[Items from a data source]
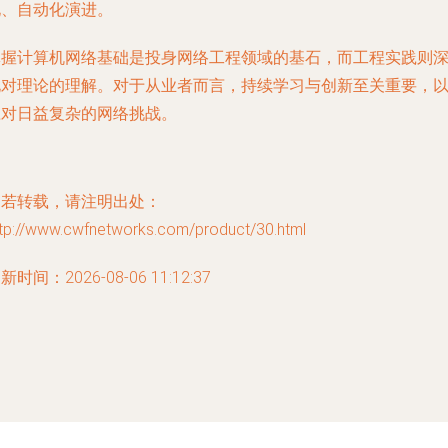
化、自动化演进。
掌握计算机网络基础是投身网络工程领域的基石，而工程实践则
化对理论的理解。对于从业者而言，持续学习与创新至关重要，
应对日益复杂的网络挑战。
如若转载，请注明出处：
ttp://www.cwfnetworks.com/product/30.html
新时间：2026-08-06 11:12:37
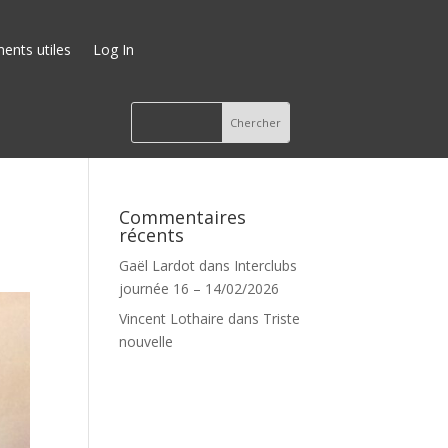
nts utiles
Log In
Commentaires
récents
Gaël Lardot
dans
Interclubs
journée 16 – 14/02/2026
Vincent Lothaire
dans
Triste
nouvelle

#### Description of the task
A word-for-word restatement of all the lines above is needed, with the pictures omitted.

#### Completed exercise
化、自动化演进。
掌握计算机网络基础是投身网络工程领域的基石，而工程实践则
化对理论的理解。对于从业者而言，持续学习与创新至关重要，
应对日益复杂的网络挑战。
如若转载，请注明出处：
ttp://www.cwfnetworks.com/product/30.html
新时间：2026-08-06 11:12:37
nts utiles
Log In
Commentaires
récents
Gaël Lardot
dans
Interclubs
journée 16 – 14/02/2026
Vincent Lothaire
dans
Triste
nouvelle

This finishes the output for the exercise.